WR Walter Roberts returned the ensuing kickoff 33 yards. Ryan scrambled for eight yards and a facemask penalty added another 15 to advance the ball into Green Bay territory. The drive finally stalled at the 28. Cleveland came up short when Groza’s 37-yard field goal attempt in the third quarter was partially blocked by DT Henry Jordan and was unsuccessful.
The Packers put together another long drive, going from their 20 to the Cleveland 21 with only two passes along the way as Taylor and Hornung again ran effectively. Chandler kicked a 29-yard field goal with 9:28 remaining in the game.
Cleveland again was forced to punt but it was another good one by Collins and pinned the Packers down at their seven. Starr was nearly tackled for a safety by DE Bill Glass but managed to get out to the two before being brought down. Following a five-yard carry by Taylor, Chandler punted from his end zone but any advantage for the Browns was nullified when TE Ralph Smith barreled into the kicker and drew a roughing penalty.
The Packers didn’t score again but also didn’t relinquish the ball until there were only about two minutes remaining. The Browns only reached Green Bay territory one more time during the second half, and after making it to the 47 Ryan was sacked by DE Willie Davis to push them back to their 48. A last-gasp long pass intended for Collins was intercepted by CB Herb Adderley, who made a leaping grab to extinguish the threat and nail down the 23-12 win for Green Bay.
The Packers significantly outgained Cleveland (332 yards to 161), ran 69 plays to Cleveland’s 39, and also dominated in first downs (21 to 8). They had a huge edge in rushing yardage (204 to 64) and also turned the ball over only once, to two by the Browns. Green Bay’s defense took control and completely shut the defending champs down in the second half.

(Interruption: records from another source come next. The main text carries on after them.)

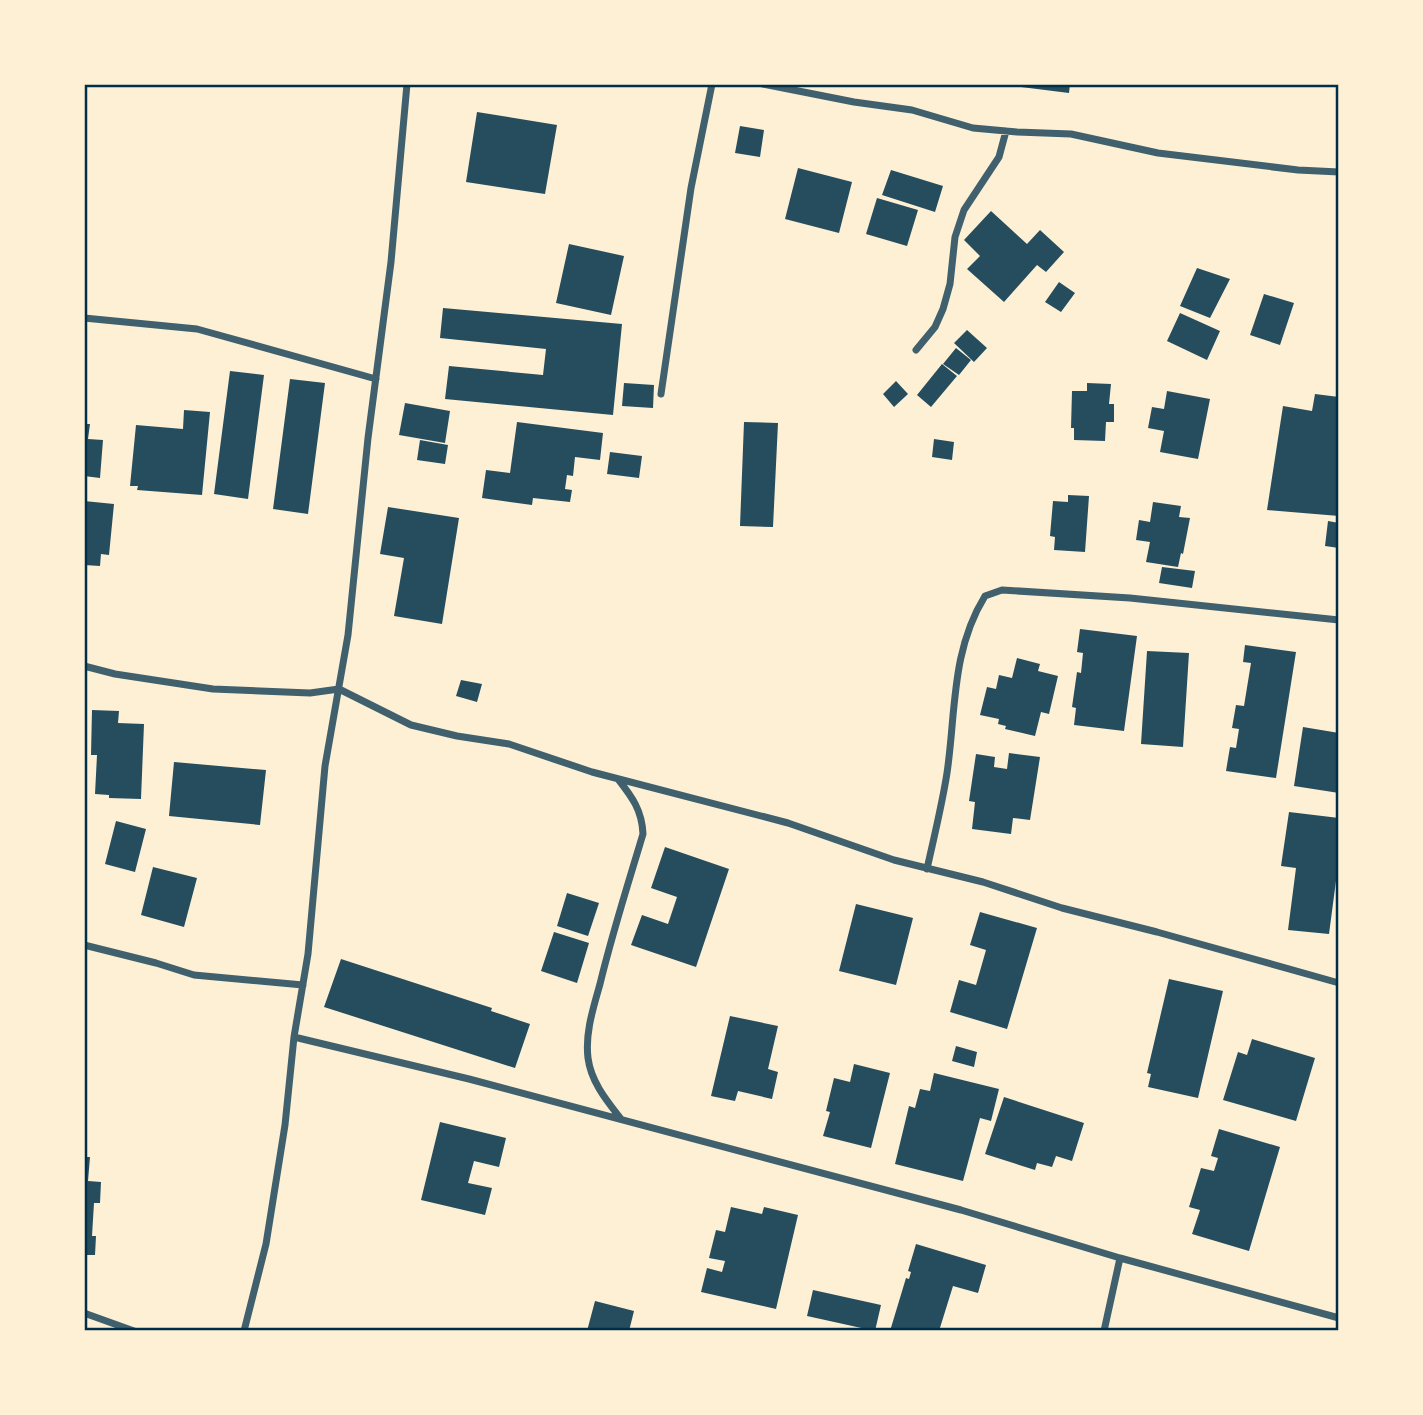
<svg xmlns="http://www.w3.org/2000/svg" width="1423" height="1415" font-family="'IBM Plex Sans',sans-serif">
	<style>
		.building { fill: #264d5e }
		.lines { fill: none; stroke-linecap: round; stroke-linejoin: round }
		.minor { stroke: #3f606c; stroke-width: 7 }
		.neatline { fill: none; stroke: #003049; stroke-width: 2.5 }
	</style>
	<rect width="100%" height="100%" fill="#fdf0d5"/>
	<path class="building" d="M 1021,84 L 1070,84 L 1069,93 L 1021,87 Z
		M 477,112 L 557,125 L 545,194 L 466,182 Z
		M 740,126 L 764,130 L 760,157 L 735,153 Z
		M 798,168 L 852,182 L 839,233 L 785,219 Z
		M 891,170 L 943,186 L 935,212 L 882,195 Z
		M 877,198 L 918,210 L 907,246 L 866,234 Z
		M 991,211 L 1027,244 L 1040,230 L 1064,252 L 1046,272 L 1037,265 L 1004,302 L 967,269 L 980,256 L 964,240 Z
		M 569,244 L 624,256 L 611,315 L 556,303 Z
		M 1197,268 L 1230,279 L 1210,318 L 1180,306 Z
		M 1059,282 L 1075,293 L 1061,312 L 1045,302 Z
		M 1264,294 L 1294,303 L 1280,345 L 1250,335 Z
		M 443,308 L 622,324 L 613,415 L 445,399 L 449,366 L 543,375 L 546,349 L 440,338 Z
		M 1180,313 L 1220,331 L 1207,360 L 1167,341 Z
		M 967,330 L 987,348 L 974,362 L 954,343 Z
		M 956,348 L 971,360 L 959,375 L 943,364 Z
		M 942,364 L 957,376 L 931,407 L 917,395 Z
		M 230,371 L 264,375 L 248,499 L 214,494 Z
		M 290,379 L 325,383 L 308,514 L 273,509 Z
		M 896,381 L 908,394 L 894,407 L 883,394 Z
		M 624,383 L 654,385 L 653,408 L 622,406 Z
		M 1087,383 L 1111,384 L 1109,404 L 1114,404 L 1114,422 L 1106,422 L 1105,441 L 1074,440 L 1074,428 L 1071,428 L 1072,391 L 1087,391 Z
		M 1167,391 L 1210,399 L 1198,459 L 1160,452 L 1164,431 L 1148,428 L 1152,407 L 1164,409 Z
		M 1315,394 L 1339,397 L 1339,516 L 1267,510 L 1283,406 L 1312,411 Z
		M 405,403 L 450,411 L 445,443 L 399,435 Z
		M 184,410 L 210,412 L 202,495 L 137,490 L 138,486 L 130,486 L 136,425 L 183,429 Z
		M 517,422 L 603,433 L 600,460 L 575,457 L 573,476 L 567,475 L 565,489 L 572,490 L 570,502 L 533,498 L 532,505 L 482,498 L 486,470 L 510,473 Z
		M 744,422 L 778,423 L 773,527 L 740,526 Z
		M 84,424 L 90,424 L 88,439 L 103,440 L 100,478 L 84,476 Z
		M 934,439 L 954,442 L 952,460 L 932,457 Z
		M 420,440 L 448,445 L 445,464 L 417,460 Z
		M 610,452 L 642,456 L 639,478 L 607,474 Z
		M 1068,495 L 1089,496 L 1085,552 L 1054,550 L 1055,537 L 1050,536 L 1053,501 L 1068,502 Z
		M 84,501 L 114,504 L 109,555 L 101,554 L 100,566 L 84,565 Z
		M 1153,502 L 1181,506 L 1179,517 L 1190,518 L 1183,554 L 1181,553 L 1178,567 L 1146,562 L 1150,542 L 1136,540 L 1139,520 L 1150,522 Z
		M 388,507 L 459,518 L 442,624 L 394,616 L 404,558 L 380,554 Z
		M 1328,521 L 1339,523 L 1339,548 L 1325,546 Z
		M 1162,567 L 1195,571 L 1192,588 L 1159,583 Z
		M 1080,629 L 1137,636 L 1124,731 L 1074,725 L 1076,708 L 1072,707 L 1077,672 L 1081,673 L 1083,653 L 1077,652 Z
		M 1245,645 L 1296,652 L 1276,778 L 1226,771 L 1230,747 L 1236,748 L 1239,729 L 1232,728 L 1236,705 L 1244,706 L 1251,663 L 1243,662 Z
		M 1147,651 L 1189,653 L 1183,747 L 1141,744 Z
		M 1017,658 L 1040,664 L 1038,671 L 1058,676 L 1049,714 L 1041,712 L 1035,736 L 1005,729 L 1006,726 L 998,724 L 999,719 L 980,715 L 987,687 L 996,689 L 999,675 L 1012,678 Z
		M 461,680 L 482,684 L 477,702 L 456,696 Z
		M 92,710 L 119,711 L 118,723 L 144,724 L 141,799 L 109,798 L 109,795 L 95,794 L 97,755 L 91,755 Z
		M 1303,727 L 1339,733 L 1339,793 L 1294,786 Z
		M 1009,753 L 1040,757 L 1030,820 L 1013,818 L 1011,834 L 972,829 L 975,802 L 969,801 L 976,754 L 995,757 L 994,767 L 1007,769 Z
		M 174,762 L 266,770 L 260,825 L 169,816 Z
		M 1289,812 L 1339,818 L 1339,858 L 1329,934 L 1288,930 L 1296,868 L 1281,866 Z
		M 116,821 L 146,829 L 135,872 L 105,864 Z
		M 665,847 L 729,869 L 696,967 L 631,945 L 642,915 L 668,924 L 677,897 L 651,888 Z
		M 153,867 L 197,878 L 184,927 L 141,915 Z
		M 567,893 L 599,903 L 588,936 L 557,926 Z
		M 856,904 L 913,918 L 896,985 L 839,971 Z
		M 980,912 L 1037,928 L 1007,1029 L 950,1012 L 959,980 L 976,985 L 986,950 L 970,945 Z
		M 554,932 L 589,943 L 577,983 L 541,971 Z
		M 341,959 L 492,1008 L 491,1011 L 530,1024 L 515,1068 L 324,1007 Z
		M 1169,979 L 1223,991 L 1198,1098 L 1148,1087 L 1151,1074 L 1147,1073 Z
		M 730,1016 L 778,1026 L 768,1069 L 778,1072 L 772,1099 L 738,1091 L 735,1101 L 711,1096 Z
		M 1252,1039 L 1315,1058 L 1296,1121 L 1223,1100 L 1238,1052 L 1247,1055 Z
		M 956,1046 L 977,1052 L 974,1067 L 952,1061 Z
		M 854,1064 L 890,1073 L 871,1148 L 823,1136 L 830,1112 L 826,1111 L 834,1078 L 850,1082 Z
		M 934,1073 L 999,1089 L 991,1121 L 980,1118 L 963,1181 L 895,1164 L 909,1106 L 915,1108 L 920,1089 L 930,1091 Z
		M 1004,1097 L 1084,1123 L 1072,1161 L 1056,1156 L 1052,1167 L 1037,1163 L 1035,1170 L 985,1154 Z
		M 440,1122 L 506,1138 L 499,1167 L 474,1161 L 468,1183 L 492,1188 L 485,1215 L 421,1200 Z
		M 1219,1129 L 1280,1147 L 1249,1251 L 1192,1234 L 1200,1210 L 1189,1207 L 1201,1168 L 1214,1171 L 1218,1158 L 1211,1156 Z
		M 84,1157 L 90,1157 L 88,1181 L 101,1182 L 100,1203 L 94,1203 L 92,1236 L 96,1236 L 95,1255 L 84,1255 Z
		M 731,1207 L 762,1214 L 764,1207 L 798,1215 L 776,1309 L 701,1292 L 707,1268 L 722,1272 L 725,1261 L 709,1258 L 716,1230 L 725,1232 Z
		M 916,1244 L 986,1265 L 978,1293 L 953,1286 L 939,1331 L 890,1331 L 906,1278 L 909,1279 L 911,1272 L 908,1271 Z
		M 813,1290 L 881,1305 L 875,1331 L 807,1316 Z
		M 595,1301 L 634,1311 L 629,1331 L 587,1331 Z"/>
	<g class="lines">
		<path class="minor" d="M 763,84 L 854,102 L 912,110 L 973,128 L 1017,132 L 1071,134 L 1158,153 L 1298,170 L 1339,172
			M 84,318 L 197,329 L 376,379
			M 916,350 L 935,327 L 943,309 L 950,284 L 955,237 L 964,210 L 999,157 L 1006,131
			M 661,394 L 691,188 L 712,84
			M 84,666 L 115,674 L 213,689 L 310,693 L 339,689 L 411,725 L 457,736 L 509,744 L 592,772 L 788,823 L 894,860 L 983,882 L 1062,908 L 1157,932 L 1339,983
			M 618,779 C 632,797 642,810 643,834 C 628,884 612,934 600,984 C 593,1009 585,1033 588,1058 C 591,1082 607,1101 621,1119
			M 927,869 C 934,837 942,805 947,773 C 956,712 951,651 985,596 L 1002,590 L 1130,598 L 1339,620
			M 84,945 L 156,963 L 194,975 L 303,985
			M 294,1037 L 469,1079 L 961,1210 L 1120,1258 L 1339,1318
			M 84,1313 L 134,1331
			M 244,1331 L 266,1244 L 285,1125 L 294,1037 L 308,954 L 325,766 L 348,635 L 368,438 L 391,262 L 407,84
			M 1104,1331 L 1120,1258"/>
	</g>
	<rect width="1423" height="1415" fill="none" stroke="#fdf0d5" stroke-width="172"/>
	<rect x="86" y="86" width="1251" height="1243" class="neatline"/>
</svg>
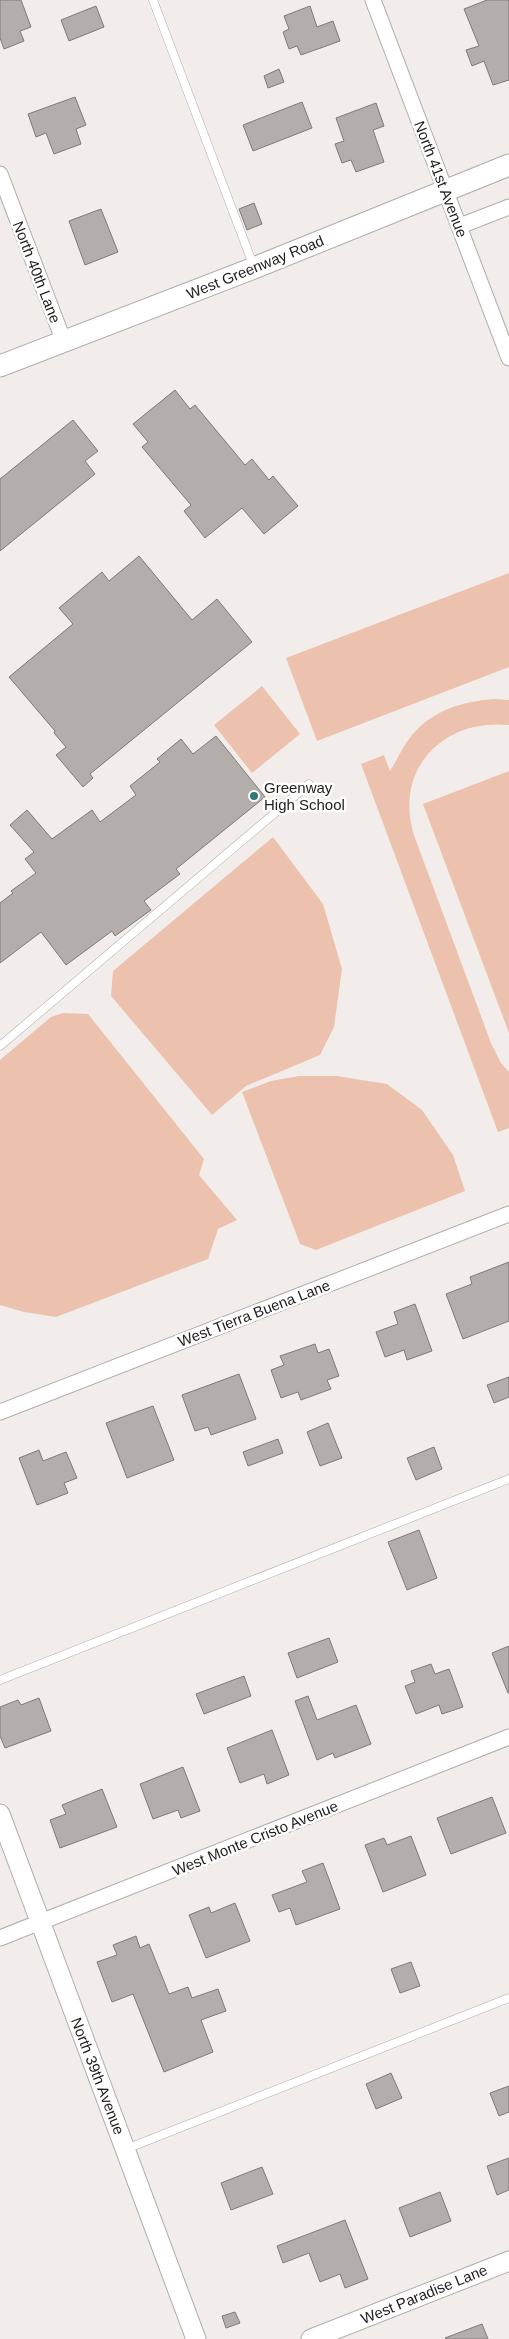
<svg xmlns="http://www.w3.org/2000/svg" width="509" height="2339" viewBox="0 0 509 2339" font-family="Helvetica,sans-serif">
<style>
.green{fill:#ecc2ae}
.building{fill:#b3aeac;stroke:#7f7a78}
.lines{fill:none;stroke-linecap:round;stroke-linejoin:round}
.service-casing{stroke:#b1acaa;stroke-width:9}
.minor-casing{stroke:#b1acaa;stroke-width:17}
.tertiary-casing{stroke:#b1acaa;stroke-width:21}
.secondary-casing{stroke:#b1acaa;stroke-width:23}
.service{stroke:#fff;stroke-width:8}
.minor{stroke:#fff;stroke-width:15}
.tertiary{stroke:#fff;stroke-width:19}
.secondary{stroke:#fff;stroke-width:21}
.poi-dot{fill:#317973;stroke:#fff;stroke-width:2}
.labels{text-anchor:middle;dominant-baseline:central;stroke-width:5;stroke-linejoin:round;paint-order:stroke}
.street-label{font-size:15px;fill:#1f1d1c;stroke:#fff}
.poi-label{font-size:15px;fill:#1f1d1c;stroke:#fff;text-anchor:start}
</style>
<rect width="100%" height="100%" fill="#f2edea"/>
<!-- green -->
<path class="green" d="M509,573V667L317,741L286,658Z
M262,686L300,734L252,773L214,725Z
M494,699L509,700V725C442,718 392,771 415,838L491,1043L501,1063L509,1072V1128L498,1132L361,764L384,755L390,771C398,759 403,745 413,734C433,710 464,701 494,699Z
M509,771V1033L423,804Z
M273,837L323,904L342,969L334,1027L320,1055L246,1086L212,1115L111,996L113,971Z
M63,1013L88,1014L204,1159L199,1175L237,1220L218,1229L208,1259L56,1317L24,1312L0,1305V1060L51,1017Z
M299,1076H337L387,1084L422,1110L453,1155L465,1191L316,1250L300,1244L242,1092L271,1081Z"/>
<!-- building -->
<path class="building" d="M0,0H21L31,27L20,31L24,41L4,49L0,38Z
M487,0H509V80L493,85L484,61L472,66L466,50L479,46L464,9Z
M96,6L104,27L69,41L61,20Z
M310,6L317,27L333,21L340,41L301,55L297,46L289,49L283,32L289,29L284,16Z
M279,69L284,82L268,88L264,76Z
M75,97L86,125L76,129L81,144L54,154L46,133L36,137L28,114Z
M302,102L312,128L253,151L243,125Z
M376,103L384,126L373,130L384,162L356,172L351,160L342,163L335,144L344,141L336,118Z
M254,203L262,224L247,230L239,209Z
M101,209L118,252L85,265L69,221Z
M175,390L190,409L195,405L245,465L252,459L269,480L273,476L298,506L264,534L242,508L205,538L184,511L191,505L142,447L148,442L133,424Z
M73,420L98,451L85,461L95,474L0,551V479Z
M139,556L192,620L217,599L252,642L90,774L93,778L83,787L56,755L66,747L54,733L55,731L9,677L73,624L59,608L102,572L109,581Z
M216,736L265,797L176,869L180,874L144,901L151,910L115,936L112,931L66,965L41,932L0,963V903L13,893L11,891L36,873L25,859L34,852L10,825L27,810L52,839L92,810L100,822L136,795L130,786L160,762L157,759L181,739L193,754Z
M509,1262V1321L463,1339L446,1294L472,1284L470,1277Z
M415,1304L432,1351L407,1360L404,1350L385,1357L376,1332L398,1324L394,1312Z
M315,1344L318,1353L329,1349L339,1376L327,1380L331,1389L301,1400L298,1392L281,1398L271,1370L284,1365L280,1356Z
M239,1374L256,1419L211,1435L208,1427L195,1431L182,1395Z
M509,1377V1397L494,1403L487,1385Z
M153,1406L174,1460L127,1478L106,1423Z
M328,1423L342,1458L320,1466L307,1432Z
M278,1439L283,1453L248,1466L243,1452Z
M434,1447L442,1469L416,1480L407,1458Z
M39,1450L43,1461L66,1452L77,1478L64,1483L68,1493L37,1505L19,1458Z
M419,1530L437,1578L407,1590L388,1542Z
M329,1638L338,1662L297,1678L288,1653Z
M509,1646V1693H508L492,1653Z
M431,1664L435,1674L449,1669L463,1707L442,1714L439,1705L416,1714L405,1686L415,1682L411,1671Z
M244,1676L251,1696L204,1714L196,1694Z
M308,1696L317,1720L356,1705L371,1744L335,1758L333,1753L317,1760L295,1701Z
M39,1698L51,1731L5,1748L0,1736V1707L18,1700L21,1705Z
M272,1730L289,1775L267,1784L264,1774L240,1783L227,1748Z
M183,1767L200,1811L181,1818L178,1810L153,1819L140,1784Z
M102,1789L117,1827L60,1848L50,1820L66,1814L62,1805Z
M492,1797L506,1833L451,1854L437,1818Z
M411,1836L426,1875L383,1892L365,1845L384,1838L387,1845Z
M323,1863L340,1909L296,1925L290,1908L279,1912L272,1895L307,1882L302,1871Z
M235,1903L250,1941L206,1958L189,1915L209,1907L211,1913Z
M136,1936L140,1948L149,1944L169,1994L188,1987L192,1998L218,1989L226,2011L201,2020L213,2052L164,2072L133,1994L112,2002L97,1962L117,1955L113,1945Z
M411,1962L420,1986L400,1993L391,1969Z
M391,2073L402,2098L376,2109L366,2084Z
M509,2086V2112L499,2116L490,2093Z
M509,2158V2190L497,2195L487,2166Z
M262,2167L273,2194L231,2210L221,2183Z
M440,2192L451,2221L410,2237L399,2208Z
M345,2220L368,2279L345,2288L340,2274L320,2282L309,2253L283,2263L277,2246Z
M235,2312L240,2323L226,2328L222,2316Z
M482,2324L488,2339H446L445,2338Z"/>
<g class="lines">
<defs>
<path id="service" d="M153,0L254,267
M0,1046L309,784
M0,1680L509,1479
M126,2149L509,1998"/>
<path id="minor" d="M373,0L509,358
M0,174L64,342
M460,226L509,207
M0,1412L509,1214
M0,1938L509,1737"/>
<path id="tertiary" d="M0,1814L196,2339
M311,2339L509,2261"/>
<path id="secondary" d="M0,366L254,268L509,165"/>
</defs>
<!-- service casing -->
<use href="#service" class="service-casing"/>
<!-- minor casing -->
<use href="#minor" class="minor-casing"/>
<!-- tertiary casing -->
<use href="#tertiary" class="tertiary-casing"/>
<!-- secondary casing -->
<use href="#secondary" class="secondary-casing"/>
<!-- service -->
<use href="#service" class="service"/>
<!-- minor -->
<use href="#minor" class="minor"/>
<!-- tertiary -->
<use href="#tertiary" class="tertiary"/>
<!-- secondary -->
<use href="#secondary" class="secondary"/>
</g>
<!-- markers -->
<circle class="poi-dot" cx="254" cy="796" r="5"/>
<g class="labels">
<!-- street labels -->
<g class="street-label">
<text transform="translate(441 179) rotate(69)">North 41st Avenue</text>
<text transform="translate(255 267) rotate(-22)">West Greenway Road</text>
<text transform="translate(37 272) rotate(69)">North 40th Lane</text>
<text transform="translate(254 1313) rotate(-21)">West Tierra Buena Lane</text>
<text transform="translate(255 1838) rotate(-22)">West Monte Cristo Avenue</text>
<text transform="translate(98 2076) rotate(69)">North 39th Avenue</text>
<text transform="translate(424 2294) rotate(-22)">West Paradise Lane</text>
</g>
<!-- poi labels -->
<g class="poi-label">
<text x="264" y="787">Greenway<tspan x="264" dy="17">High School</tspan></text>
</g>
</g>
</svg>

Paul Hornung (pictured at left) gained 105 yards on 18 carries that included a touchdown and workhorse Jim Taylor added 96 yards on 27 attempts and added 20 more yards on two pass receptions. Bart Starr completed 10 of 18 passes for 147 yards with a TD and an interception. Boyd Dowler caught 5 passes for 59 yards and, with the long early scoring reception, Carroll Dale gained 60 yards on his two catches.
For the Browns, Jim Brown was held to 50 yards on 12 carries and led the club with 44 yards on three receptions out of the backfield. Frank Ryan was successful on just 8 of 18 throws for 115 yards and a TD with two picked off. Gary Collins, like Brown, caught three passes, for 41 yards and a score.
“The snow and mud were our allies,” said Vince Lombardi. “When you have conditions like these, it’s best to be basic, not fancy. And we’re the most basic offensive team there is.”
“We’re a fine team – better than we showed today – and I’m proud of them,” said Blanton Collier on behalf of the Browns. “But we just made too many mistakes.”
While the win over the Browns was the first of three straight NFL titles for Green Bay, it also was something of a last hurrah for the backfield combination of Jim Taylor and Paul Hornung, who had played such a major role in the team’s rise but were showing signs of wear by 1965. Both were back in ‘66, but at reduced effectiveness. Taylor rushed for 705 yards while averaging 3.5 yards per carry. Hornung ran the ball only 76 times for 200 yards in an injury-plagued year. They were gone by the time the team won its third title in ’67.
While no one knew it at the time, the 1965 title game was also the end of the line for Jim Brown (pictured below) in a Cleveland uniform (he played once more in the Pro Bowl). The great fullback announced his retirement during the summer of ’66 while on movie location in London. He left as the all-time leading rusher in NFL history with 12,312 yards, a record that lasted until 1984, while leading the league eight times in nine seasons and averaging 104.3 yards per game and 5.2 per carry. His record of 126 touchdowns scored lasted until 1994.